I found the section about suicide incredibly moving. Like I said, I’ve experienced a lot of death in the last few years, old, young, middle aged, men, women, dementia, cancer, pneumonia – but the one that will always stick with me is the one by suicide. And Rupert was so tender and respectful that it was almost too moving to read.
I liked his idea that death and funerals can be uplifting and, almost funny. My dad’s funeral 5 years ago when he was jut 57 and I was 24 was a fun event. Sure it had the hearse and undertaker and the songs and whatnot. But it wasn’t religious. For the reflection part, we encouraged everyone to sing Frank Sinatra’s My Way as loud and as badly as they could, and we all left the room to Monty Python’s Always Look On The Bright Side of Life. We then had a wake where lots of alcohol was drink and memories shared and it was a really fun day. For someone who hasn’t experienced death, that might be horrendous to read. But it really was. Granted, I’d have preferred if he was still alive and the funeral and wake were not needed, but we can’t control that. We can only control what we did, and we decided to have fun.
He’s a very sensitive writer, aware that whilst he believes in doing things a certain way, he understands that the whole grieving journey is difficult. He’s been very respectful around the case studies. He doesn’t give us too much information for us to identify the bereaved families, but just enough so we can empathise. He doesn’t beat around the bush or sugar coat things. Death is an ugly business but it is something none of us will avoid. It’s not for the faint hearted, but it’s important to know.
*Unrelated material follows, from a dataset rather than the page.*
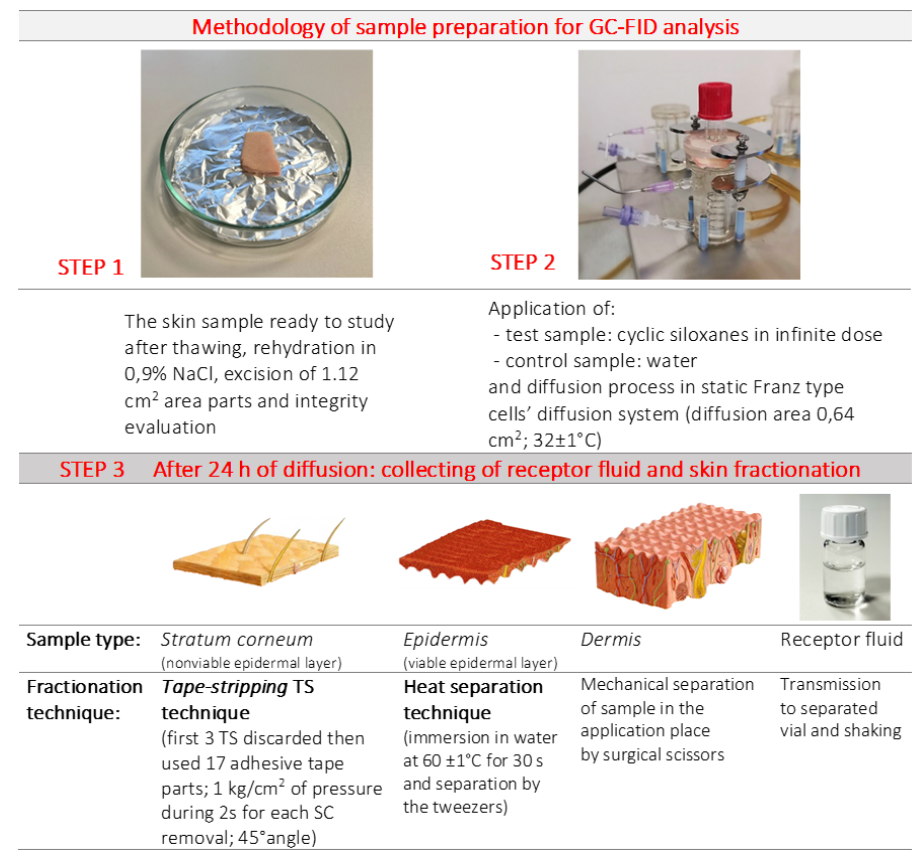
Figure 1. The methodology of sample preparation for gas chromatography-flame ionization detector (GC-FID) analysis. (GC-FID)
My one negative, and it’s going to sound really juvenile, is his use of big words. Now, I am a linguist. I write and edit for a living. But I found myself on several occasions having to stop mid sentence in order to look up a word so I could make sense of it. And it wasn’t for overly industry-standard words or technical terms. I would have accepted that. But complicated language had been used when I feel simpler words would have aided the flow of reading.
My mum couldn’t understand why I wanted to read this book, given the amount of grief we’ve experienced, that it must be depressing and morbid and upsetting. Yes it’s depressing. Yes it’s morbid. Yes it’s upsetting. At times. But it is also joyful. And loving. And hopeful.